It’s not easy to balance the romance of the past with contemporary tastes. Hit the wrong note, and things get schmaltzy or, even worse, become forced and uncomfortable. And a neo-retro car tends to work well in its moment, and then age badly (see: Chevrolet SSR). Make the car in question a Ferrari, and the stakes get even higher. That’s why these three cars you see here—all front-engined, V-12 masterpieces—are all the more remarkable. They pair timeless good looks with just enough modernity to work as well today as they did when new.
Moreover, as we’ve said recently, these modern classics’ appeal lies more in their overall proposition rather than their collectable status. And while they’re not cheap, per se, they’re a better balance of attributes than the most inexpensive Ferraris—and they seem to be getting better with age. All of the Ferraris here are listed as part of RM Sotheby’s Driving into Summer online auction, going on right now.

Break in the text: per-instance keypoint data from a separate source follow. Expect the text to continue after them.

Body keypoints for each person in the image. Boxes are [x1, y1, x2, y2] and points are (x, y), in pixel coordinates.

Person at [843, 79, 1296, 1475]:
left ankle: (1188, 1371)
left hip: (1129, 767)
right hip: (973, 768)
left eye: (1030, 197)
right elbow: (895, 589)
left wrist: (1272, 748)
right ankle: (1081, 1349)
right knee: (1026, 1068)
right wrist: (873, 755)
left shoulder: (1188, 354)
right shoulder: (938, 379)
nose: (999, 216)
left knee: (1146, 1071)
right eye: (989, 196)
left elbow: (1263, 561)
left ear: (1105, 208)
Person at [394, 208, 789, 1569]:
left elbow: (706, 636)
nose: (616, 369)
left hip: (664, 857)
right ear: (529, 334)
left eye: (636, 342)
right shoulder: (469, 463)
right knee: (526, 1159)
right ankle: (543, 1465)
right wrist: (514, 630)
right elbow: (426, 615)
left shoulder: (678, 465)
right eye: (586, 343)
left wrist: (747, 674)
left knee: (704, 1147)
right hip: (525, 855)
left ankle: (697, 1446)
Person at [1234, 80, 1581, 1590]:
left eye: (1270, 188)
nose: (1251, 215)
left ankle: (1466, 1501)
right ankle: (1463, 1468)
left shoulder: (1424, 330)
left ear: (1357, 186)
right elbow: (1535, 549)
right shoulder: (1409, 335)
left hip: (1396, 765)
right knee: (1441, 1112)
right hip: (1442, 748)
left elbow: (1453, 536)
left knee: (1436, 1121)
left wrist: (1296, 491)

2001 Ferrari 550 Barchetta Pininfarina
Sale Estimate: $280,000-$320,000
Spiritual successor to the Ferrari 365 GTB/4 Daytona, the 550 was an instant classic on its debut, with more curb appeal than the too-understated 456 GT 2+2—as well as the intoxicating combination of a V-12 and just two seats. The Pininfarina shape has aged well, friendlier and less frenetic than later cars—and the Barchetta preserves, rather than perverts, the best aspects of the handsome coupe while accentuating the rear deckled with sporty headrest cowls. And there’s a 5.5-liter, 479-horsepower engine paired to a gated shifter for its six-speed manual transmission. Who cares that the top is a minimalistic contraption and hideous to look at? This is the sort of car you own because you can choose to drive it when the weather suits (meaning no top, no worries), and feel great doing it.

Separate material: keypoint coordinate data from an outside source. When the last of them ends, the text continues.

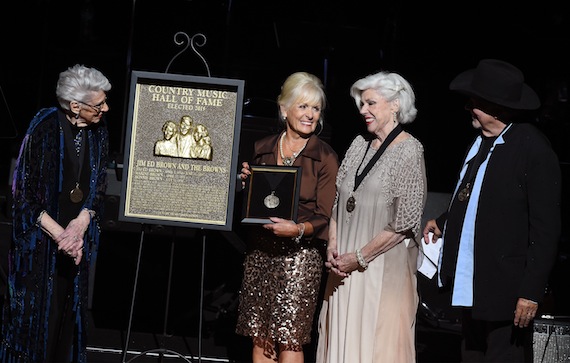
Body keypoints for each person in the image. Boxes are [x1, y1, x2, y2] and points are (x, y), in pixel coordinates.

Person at [422, 59, 561, 362]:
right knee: (471, 354)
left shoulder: (532, 149)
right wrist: (444, 222)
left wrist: (531, 291)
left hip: (507, 290)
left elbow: (546, 228)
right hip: (476, 284)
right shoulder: (481, 143)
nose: (468, 107)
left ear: (495, 107)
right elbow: (477, 199)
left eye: (474, 102)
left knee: (503, 355)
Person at [0, 64, 111, 363]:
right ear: (75, 105)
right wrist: (62, 235)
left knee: (68, 321)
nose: (106, 108)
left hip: (75, 244)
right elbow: (23, 196)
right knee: (37, 326)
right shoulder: (45, 126)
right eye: (99, 104)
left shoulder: (99, 132)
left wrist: (81, 224)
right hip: (40, 248)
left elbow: (99, 185)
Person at [316, 70, 427, 362]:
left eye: (371, 103)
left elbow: (404, 222)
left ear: (395, 105)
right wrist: (333, 246)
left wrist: (360, 257)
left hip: (378, 270)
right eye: (361, 104)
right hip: (343, 270)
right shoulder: (358, 145)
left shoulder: (409, 150)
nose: (363, 111)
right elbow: (340, 201)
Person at [235, 72, 339, 363]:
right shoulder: (263, 148)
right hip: (260, 253)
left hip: (300, 258)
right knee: (261, 335)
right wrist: (248, 182)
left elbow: (326, 217)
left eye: (316, 108)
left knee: (289, 338)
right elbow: (255, 206)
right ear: (284, 109)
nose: (310, 115)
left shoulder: (325, 157)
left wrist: (298, 230)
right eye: (303, 106)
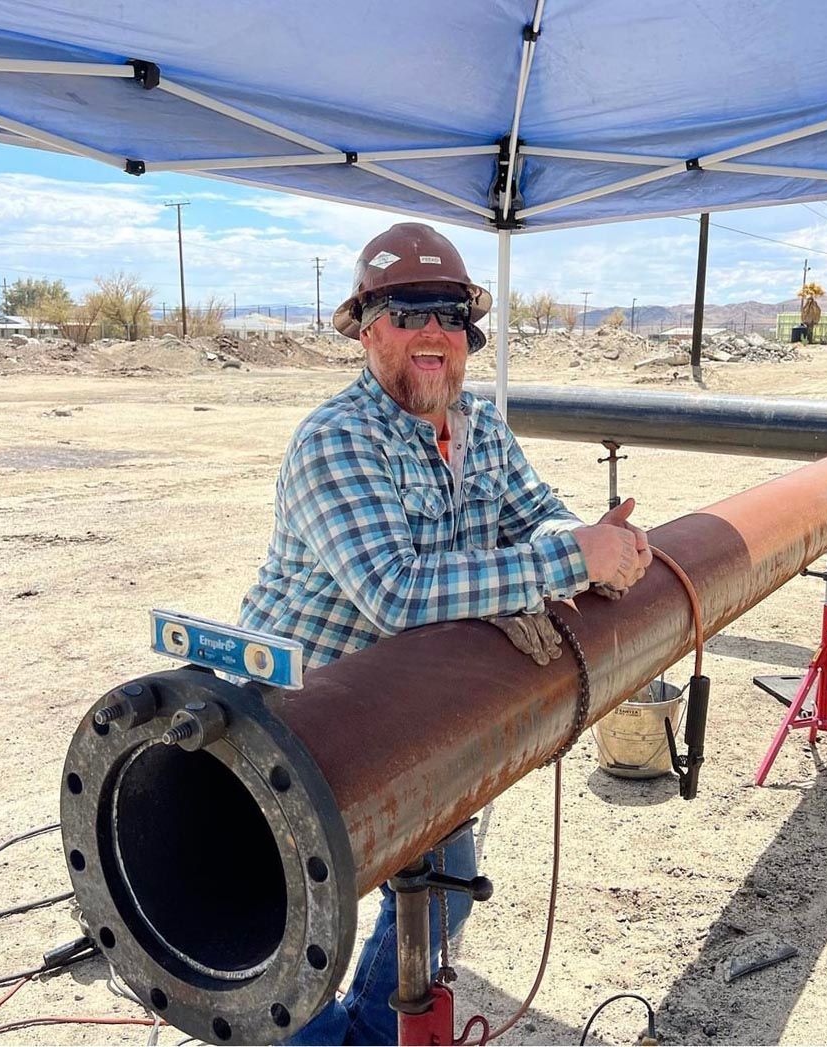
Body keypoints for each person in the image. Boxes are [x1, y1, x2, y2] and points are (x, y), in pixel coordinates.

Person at [238, 222, 652, 1045]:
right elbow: (396, 589)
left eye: (452, 316)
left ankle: (369, 1027)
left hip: (409, 713)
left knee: (445, 880)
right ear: (366, 329)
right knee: (299, 935)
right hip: (298, 719)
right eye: (408, 311)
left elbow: (533, 512)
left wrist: (592, 544)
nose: (435, 332)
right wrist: (569, 560)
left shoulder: (480, 425)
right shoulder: (337, 441)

2002 Ferrari 575M Maranello
Sale Estimate: $225,000-$275,000
The 575M successor to the 550 is more of an update than a clean redesign, but can be considered an improvement on its predecessor—particularly when, like this example, it’s painted a bold color and paired with a sporty manual transmission and the upgraded suspension and brakes found in the Fiorano Handling Package. The 575M Maranello, with slightly more engine displacement, has a bit more power on hand. Very few were made with the manual, so this one has a bit of an edge in the collectability department. But the 575M’s true purpose is to bring joy to a driver, and hopefully this one will be exercised appropriately.
2005 Ferrari 575M Superamerica
Sale Estimate: $260,000-$300,000
The Superamerica seen here sort of splits the difference between the 550 Barchetta and the 575M, with one caveat. For one, its rarer than either. It’s got a slicker and more useful top mechanism, a translucent panel that flips backwards, than the Barchetta’s goofy soft-top. It also packs even more power from its V-12 than the early-production 575M. But, being newer than either, and following trends that have continued to this day, it’s not a manual. The “F1” automated manual gearbox was a technological marvel when new, but it’s far less traditional and involving than the gated manuals and likely nowhere near as good as today’s best automated manuals or dual-clutch automatics. Eh, its potential drawbacks may give the car that “classic” feel.
That said, it’s even harder to find a manual Superamerica (by percentage of production) than the 550 Barchetta or 575M, so maybe you just have to go with what you can acquire. Either way, it’s a striking Ferrari whose novel party trick doesn’t distract from its formidable shape or spec.